**To-do item:** Render the lines below as a JSON list of strings, one string per line, without blank lines. Leave the pictures out of the list.

[Transcribed page text]
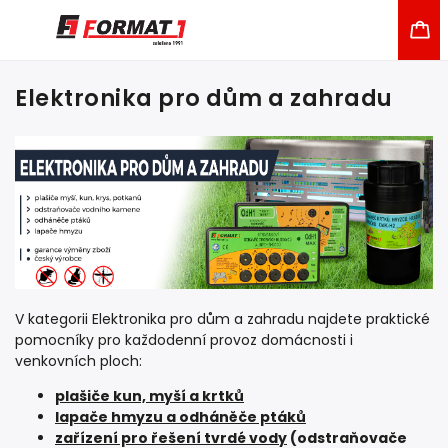
Elektronika pro dům a zahradu
V kategorii Elektronika pro dům a zahradu najdete praktické
pomocníky pro každodenní provoz domácnosti i
venkovních ploch:
plašiče kun, myší a krtků
lapače hmyzu a odháněče ptáků
zařízení pro řešení tvrdé vody
(odstraňovače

**Response area:**
[
  "Elektronika pro dům a zahradu",
  "V kategorii Elektronika pro dům a zahradu najdete praktické",
  "pomocníky pro každodenní provoz domácnosti i",
  "venkovních ploch:",
  "plašiče kun, myší a krtků",
  "lapače hmyzu a odháněče ptáků",
  "zařízení pro řešení tvrdé vody",
  "(odstraňovače"
]